* Actions demandées
A. Extrayez un passage du texte sur la place Sol : commencez aux mots « C’est la meilleure » et arrêtez-vous après « d’une capitale européenne. ».
B. D'après le texte sur la place Sol, pour quelle date le mouvement ¡Democracia Real Ya! a-t-il annoncé un grand rassemblement international ?
C. Donnez la suite du texte sur le campement de la place Sol, à partir de sa dernière phrase.

Sol, ou quand l’impossible ne peut qu’advenir

Le 31 mai 2011

Les campements des villes espagnoles tiennent bon. Retour sur une semaine au coeur de la plaza del Sol au lendemain des élections municipales et régionales. Un récit de Marta Malo de Molina.

23/05 19H05 : Peu importe l'heure et l'affluence, le campement continue de grandir à chaque minute.

Ce texte de Marta Malo de Molina a été publié le 24 mai sur le site d’information Madrilonia.org. Il revient sur les évènements de Sol à Madrid au lendemain des élections municipales et régionales, remportées par le PP et marquées par un taux d’abstention record.

Depuis sa publication, l’assemblée de Sol [acampadasol] a décidé dimanche 29 mai dans la nuit, de prolonger la durée du campement jusqu’à la fin de cette semaine. Le mouvement ¡Democracia Real Ya! a pour sa part donné une conférence de presse lundi 30 mai [es] annonçant notamment un grand rassemblement international pour le 15 octobre 2011.

Owni se déplace à Madrid dans les jours qui viennent et vous rendra compte des suites du mouvement en direct de Sol et des assemblées de quartier.

Ecrire pour s’orienter, à la vitesse qu’impose le moment. Entre la poétique et la théorie, écrire pour apporter sa pierre à l’écriture collective du monde, pour contribuer, de l’intérieur, à la création de la place, pour prolonger cet événement qu’est Sol. Car oui, Sol a été un événement, l’un de ces surgissements inattendus qui redessinent la carte et ouvrent à nouveau l’horizon des possibles.

Le 15 mai, débordante de joie par le nombre des manifestants et la fraîcheur de l’atmosphère, une équipe de radio mobile interviewait quelques personnes : « Comment voyez-vous l’avenir ? » Beaucoup de réponses, en dépit de l’énergie ambiante, sont pessimistes : « sombre ». Lundi dernier [23 mai], quand la nouvelle du campement de Sol s’est répandue comme une traînée de poudre dans les réseaux sociaux, un participant d’une liste d’échanges de biens et services a écrit : « A quoi ça sert d’occuper la place, tant qu’il y en a qui continuent de faire leurs courses au Cortes Ingles1 à côté ? » Ca sert, car il ne s’agit pas de n’importe quelle occupation : le geste hardi de certains est devenu un signal pour beaucoup ; c’était « maintenant ou jamais », et la faim d’action a explosé, la faim de paroles.

23/05 04H25: "Cultive toi, toi aussi" peut-on lire sur le potager planté par les manifestants autour de la fontaine.

Graffiti : “l’impossible ne peut qu’advenir”


C’est la meilleure description de l’événement Sol. Partout la générosité, les sourires, des groupes d’amis qui décident « d’aller sur la place ensemble ». D’autres, l’instant d’avant étrangers,  sont devenus des compagnons à l’intérieur d’un mouvement, la place comme un aimant irrésistible… Un après-midi, le fils d’amis âgé d’un an et demi, s’est mis à crier « Sol ! Sol ! » ; nous nous étions éloignés et il réclamait ce Sol qui comptait tellement pour nous. Il y a dix jours personne n’aurait pu imaginer que Sol puisse représenter autre chose que le centre commercial et touristique d’une capitale européenne.

* Données à analyser
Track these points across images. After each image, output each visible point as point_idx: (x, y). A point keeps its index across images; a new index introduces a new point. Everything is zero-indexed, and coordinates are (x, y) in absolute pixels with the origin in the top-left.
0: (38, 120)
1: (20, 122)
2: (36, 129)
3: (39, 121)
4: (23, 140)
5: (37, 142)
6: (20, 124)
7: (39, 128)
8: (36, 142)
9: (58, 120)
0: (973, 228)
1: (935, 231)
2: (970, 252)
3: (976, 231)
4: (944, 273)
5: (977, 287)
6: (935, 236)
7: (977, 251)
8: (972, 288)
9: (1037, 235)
---
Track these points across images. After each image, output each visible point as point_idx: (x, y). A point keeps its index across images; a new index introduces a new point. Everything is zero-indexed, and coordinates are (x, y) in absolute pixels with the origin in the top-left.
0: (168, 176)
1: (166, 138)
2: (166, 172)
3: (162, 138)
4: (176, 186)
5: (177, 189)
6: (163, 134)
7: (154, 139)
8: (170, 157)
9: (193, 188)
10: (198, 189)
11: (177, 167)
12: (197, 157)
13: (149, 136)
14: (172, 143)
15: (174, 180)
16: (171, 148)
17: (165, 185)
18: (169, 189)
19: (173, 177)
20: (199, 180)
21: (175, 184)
...
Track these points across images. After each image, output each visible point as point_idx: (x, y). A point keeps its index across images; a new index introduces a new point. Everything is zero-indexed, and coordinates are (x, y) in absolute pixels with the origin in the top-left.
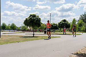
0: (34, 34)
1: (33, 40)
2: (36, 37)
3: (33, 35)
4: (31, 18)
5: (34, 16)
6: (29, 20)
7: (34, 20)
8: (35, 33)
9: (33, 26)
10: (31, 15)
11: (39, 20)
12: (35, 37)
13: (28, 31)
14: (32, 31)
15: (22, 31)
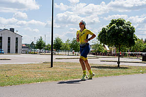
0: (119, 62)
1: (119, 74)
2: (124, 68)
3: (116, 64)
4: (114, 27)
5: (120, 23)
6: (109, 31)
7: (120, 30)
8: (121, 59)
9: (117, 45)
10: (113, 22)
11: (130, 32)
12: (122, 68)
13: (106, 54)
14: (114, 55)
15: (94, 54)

* Liste des réponses
A.
C’est la meilleure description de l’événement Sol. Partout la générosité, les sourires, des groupes d’amis qui décident « d’aller sur la place ensemble ». D’autres, l’instant d’avant étrangers,  sont devenus des compagnons à l’intérieur d’un mouvement, la place comme un aimant irrésistible… Un après-midi, le fils d’amis âgé d’un an et demi, s’est mis à crier « Sol ! Sol ! » ; nous nous étions éloignés et il réclamait ce Sol qui comptait tellement pour nous. Il y a dix jours personne n’aurait pu imaginer que Sol puisse représenter autre chose que le centre commercial et touristique d’une capitale européenne.

B. Le 15 octobre 2011.

C.
Sol, non comme lieu géographique mais comme événement inattendu, est venu ébranler deux des piliers de l’ordre des choses : d’un côté, il a brisé le consensus établi après la Transition, selon lequel l’actuel système de partis est le meilleur des systèmes de gouvernement et le remettre en question c’est ouvrir les vannes du chaos et de la dictature. Quand la journaliste Àngels Barceló [es] dit « nous ne devons pas céder à la tentation de mettre en cause l’actuel système démocratique », le mouvement insiste : « ce qu’ils appellent démocratie n’en n’est pas une». De l’autre, il rejette l’idée que la crise ne serait qu’un accident météorologique, et que la seule solution face à elle, serait de nous serrer la ceinture. Contre la gestion politique de la crise économique, Sol hurle « C’est du chantage, pas du sauvetage! » et désigne les responsables, politiciens au pouvoir et banquiers.

22/05 17H15: "Il ne nous représentent pas."

Ahuris, incapables de réaliser que « quelque chose est en train de bouger », acharnés à discréditer pour empêcher la contagion, les politiciens n’ont d’autre réponse  que le chantage des « alternatives » : « vous dites non, mais vous n’avez rien à proposer ». Ce qu’ils ignorent, c’est que, pour les générations sans avenir, l’incertitude face au lendemain est un vécu quotidien, et Sol nous permet, à tout le moins, de vivre collectivement cette incertitude. Il semblait évident que l’événement-Sol, et plus généralement le mouvement du 15 mai, ne pouvait qu’accentuer les tendances électorales ; et de fait la débâcle du Parti socialiste a été retentissante, y compris dans des villes, comme Madrid, déjà dirigées par le PP. Et maintenant ?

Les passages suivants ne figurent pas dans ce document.